» **Необходимые действия**:
a) Как в тексте об учении Гегеля о сущности понимается непосредственное единство сущности и существования?
b) Выпишите из текста об учении Гегеля о сущности всё, начиная со слов «Таким образом, элементарное» и вплоть до слов «вскрывая закон предмета.».

» **Фрагмент страницы**:
************
Разрабатывая учение о сущности [1], Гегель идет от видимости к основанию и тут же совершает обратное движение – от основания к миру явлений и далее к действительности. “Сущность как снятое бытие первоначально обнаруживает себя как видимость в самой себе, и определения этой видимости суть тождество, различие и основание. Последние есть единство тождества и различия, и как таковое оно есть вместе с тем различение себя от самого себя. Но отличение от основания столь же мало есть голое различие, сколь мало основание само есть абстрактное тождество. Основание есть снятие самого себя, и то, к чему оно снимает себя, результат его отрицания есть существование” [1]. Мысль движется через тождество и различие, доходящее до противоположности и до противоречия как живой жизни развития. Единый процесс осуществления и разрешения противоречия в основании понимается как порождающий все существующее. И то, что первоначально было видимостью, теперь выступает как положенные моменты движения отличающей себя от самой себя единой сущности – как явления, мир явлений. Таким образом вскрывается единство голой фактичности, и перед нами предстают не просто факты, а факты в логике их порождения.
Непосредственное единство сущности и существования понимается как действительность. Существующее в то же время действительно там и тогда, где и когда оно – существенный и не отживший момент движения сущности, – “острие”, “пик” ее развития, или, другими словами, – актуально-революционный момент. Далее в марксизме строится понимание действительной практики как изменения способа преобразования объективной реальности. Ставится вопрос отношения (связи) действительного, то есть актуально революционного момента движения с миром существующего, но недействительного. Создается методологическая оптика, позволяющая отличать действительную практику от псевдопрактики.
Первая часть изложенного Гегелем повторяющегося движения мысли (от видимости к основанию) изображает проникновение мысли в сущность. Вторая (от основания к действительности) – это реконструкция мыслью независимого от конструирующей мысли движения самой сущности, изображение движения к понятию предмета – пониманию предмета в его конкретности.
Таким образом, элементарное требование, выдвигаемое Гегелем к мысли, обязывает исследователя не просто анализировать, не просто сравнивать факты с фактами и делать выводы из этого сравнения, не просто классифицировать факты и искать связи между ними, какими бы разнообразными они ни были. Логическое требование обязывает вскрывать поверхностность эмпирии как видимости, искать единое основание всей пестроты относящихся к интересующему предмету явлений, в которых и через которые движется предмет. Факты не рассматриваются как отдельные, пусть даже связанные между собой и влияющие друг на друга (даже как конечная причина и следствие), так как вообще не являются чем-то самостоятельным. Исследовать их нужно как моменты движения тотальности, вскрывая закон предмета.
************
» **Исходные данные**:

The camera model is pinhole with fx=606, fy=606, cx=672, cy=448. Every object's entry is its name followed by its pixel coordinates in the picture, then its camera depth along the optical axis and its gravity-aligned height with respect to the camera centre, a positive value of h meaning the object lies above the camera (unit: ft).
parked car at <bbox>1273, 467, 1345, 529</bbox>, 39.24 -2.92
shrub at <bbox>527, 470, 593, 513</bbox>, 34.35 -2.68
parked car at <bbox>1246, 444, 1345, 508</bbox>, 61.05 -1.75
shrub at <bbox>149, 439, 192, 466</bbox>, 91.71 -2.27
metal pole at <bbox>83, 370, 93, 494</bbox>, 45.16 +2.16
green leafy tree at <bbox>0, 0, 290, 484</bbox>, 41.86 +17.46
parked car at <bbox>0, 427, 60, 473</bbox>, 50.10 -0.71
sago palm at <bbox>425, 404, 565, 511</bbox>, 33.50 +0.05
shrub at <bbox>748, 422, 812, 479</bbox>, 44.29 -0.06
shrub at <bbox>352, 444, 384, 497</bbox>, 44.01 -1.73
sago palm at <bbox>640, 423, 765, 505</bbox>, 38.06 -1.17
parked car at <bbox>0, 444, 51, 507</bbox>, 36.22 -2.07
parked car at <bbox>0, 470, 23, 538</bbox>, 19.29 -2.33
************
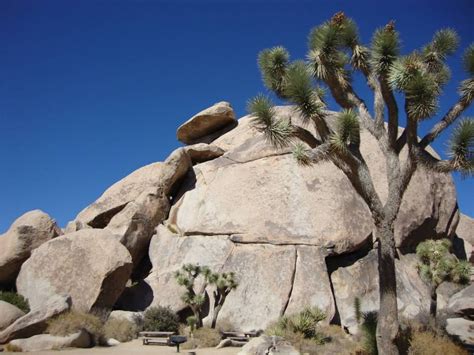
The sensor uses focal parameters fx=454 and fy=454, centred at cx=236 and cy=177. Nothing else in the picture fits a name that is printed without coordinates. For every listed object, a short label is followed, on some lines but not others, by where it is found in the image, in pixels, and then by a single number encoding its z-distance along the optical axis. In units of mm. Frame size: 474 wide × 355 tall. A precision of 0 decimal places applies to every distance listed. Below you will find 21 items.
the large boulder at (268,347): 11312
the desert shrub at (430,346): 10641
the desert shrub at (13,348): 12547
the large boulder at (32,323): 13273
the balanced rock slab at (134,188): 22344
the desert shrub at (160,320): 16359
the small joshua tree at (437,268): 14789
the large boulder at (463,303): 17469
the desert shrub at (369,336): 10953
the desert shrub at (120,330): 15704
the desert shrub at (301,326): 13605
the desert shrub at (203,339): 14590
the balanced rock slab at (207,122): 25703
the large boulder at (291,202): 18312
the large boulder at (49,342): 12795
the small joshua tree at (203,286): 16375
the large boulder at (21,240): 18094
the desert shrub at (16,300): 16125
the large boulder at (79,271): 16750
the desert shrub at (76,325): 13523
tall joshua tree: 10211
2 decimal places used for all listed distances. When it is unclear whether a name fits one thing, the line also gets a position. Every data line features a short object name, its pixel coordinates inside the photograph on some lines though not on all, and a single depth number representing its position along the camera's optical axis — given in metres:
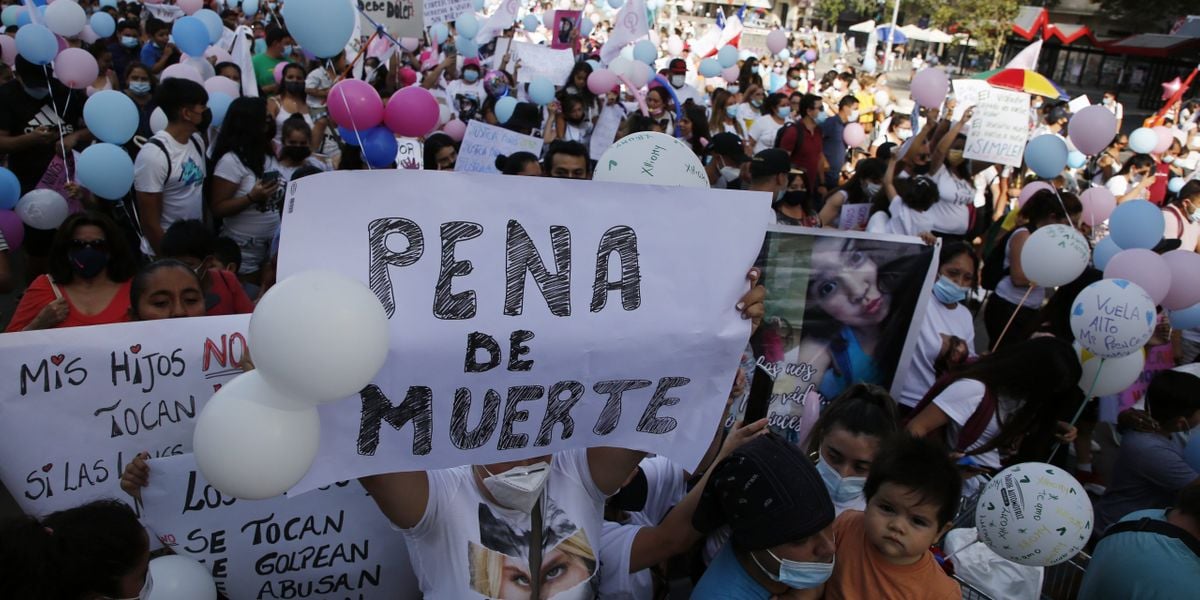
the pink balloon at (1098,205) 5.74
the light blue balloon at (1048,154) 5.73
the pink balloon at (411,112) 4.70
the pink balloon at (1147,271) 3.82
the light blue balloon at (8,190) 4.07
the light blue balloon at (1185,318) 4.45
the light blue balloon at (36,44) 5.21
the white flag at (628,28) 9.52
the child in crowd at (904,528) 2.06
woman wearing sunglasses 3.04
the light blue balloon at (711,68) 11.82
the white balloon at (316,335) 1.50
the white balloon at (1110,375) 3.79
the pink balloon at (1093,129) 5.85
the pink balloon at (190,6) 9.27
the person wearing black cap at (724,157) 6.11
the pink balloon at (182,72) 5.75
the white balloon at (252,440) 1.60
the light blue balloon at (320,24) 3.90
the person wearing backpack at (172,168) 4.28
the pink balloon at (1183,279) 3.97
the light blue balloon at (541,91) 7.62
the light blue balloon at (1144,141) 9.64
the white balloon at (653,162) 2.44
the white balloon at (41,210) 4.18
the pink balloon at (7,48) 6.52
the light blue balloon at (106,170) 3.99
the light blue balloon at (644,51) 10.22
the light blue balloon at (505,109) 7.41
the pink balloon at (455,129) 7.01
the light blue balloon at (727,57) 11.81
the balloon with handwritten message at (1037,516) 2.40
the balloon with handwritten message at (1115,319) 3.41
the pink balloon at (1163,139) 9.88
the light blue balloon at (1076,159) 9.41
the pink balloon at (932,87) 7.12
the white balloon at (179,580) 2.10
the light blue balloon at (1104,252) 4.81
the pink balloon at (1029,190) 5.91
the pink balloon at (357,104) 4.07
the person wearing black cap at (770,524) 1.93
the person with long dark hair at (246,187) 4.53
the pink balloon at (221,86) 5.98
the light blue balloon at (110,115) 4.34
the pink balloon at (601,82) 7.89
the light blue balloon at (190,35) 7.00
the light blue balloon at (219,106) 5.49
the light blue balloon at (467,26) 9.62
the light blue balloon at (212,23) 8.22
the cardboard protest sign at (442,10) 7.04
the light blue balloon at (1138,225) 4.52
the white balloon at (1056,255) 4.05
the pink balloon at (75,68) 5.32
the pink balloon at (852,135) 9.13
************
» **Ответы к заданиям**:
a) Как действительность.

b)
Таким образом, элементарное требование, выдвигаемое Гегелем к мысли, обязывает исследователя не просто анализировать, не просто сравнивать факты с фактами и делать выводы из этого сравнения, не просто классифицировать факты и искать связи между ними, какими бы разнообразными они ни были. Логическое требование обязывает вскрывать поверхностность эмпирии как видимости, искать единое основание всей пестроты относящихся к интересующему предмету явлений, в которых и через которые движется предмет. Факты не рассматриваются как отдельные, пусть даже связанные между собой и влияющие друг на друга (даже как конечная причина и следствие), так как вообще не являются чем-то самостоятельным. Исследовать их нужно как моменты движения тотальности, вскрывая закон предмета.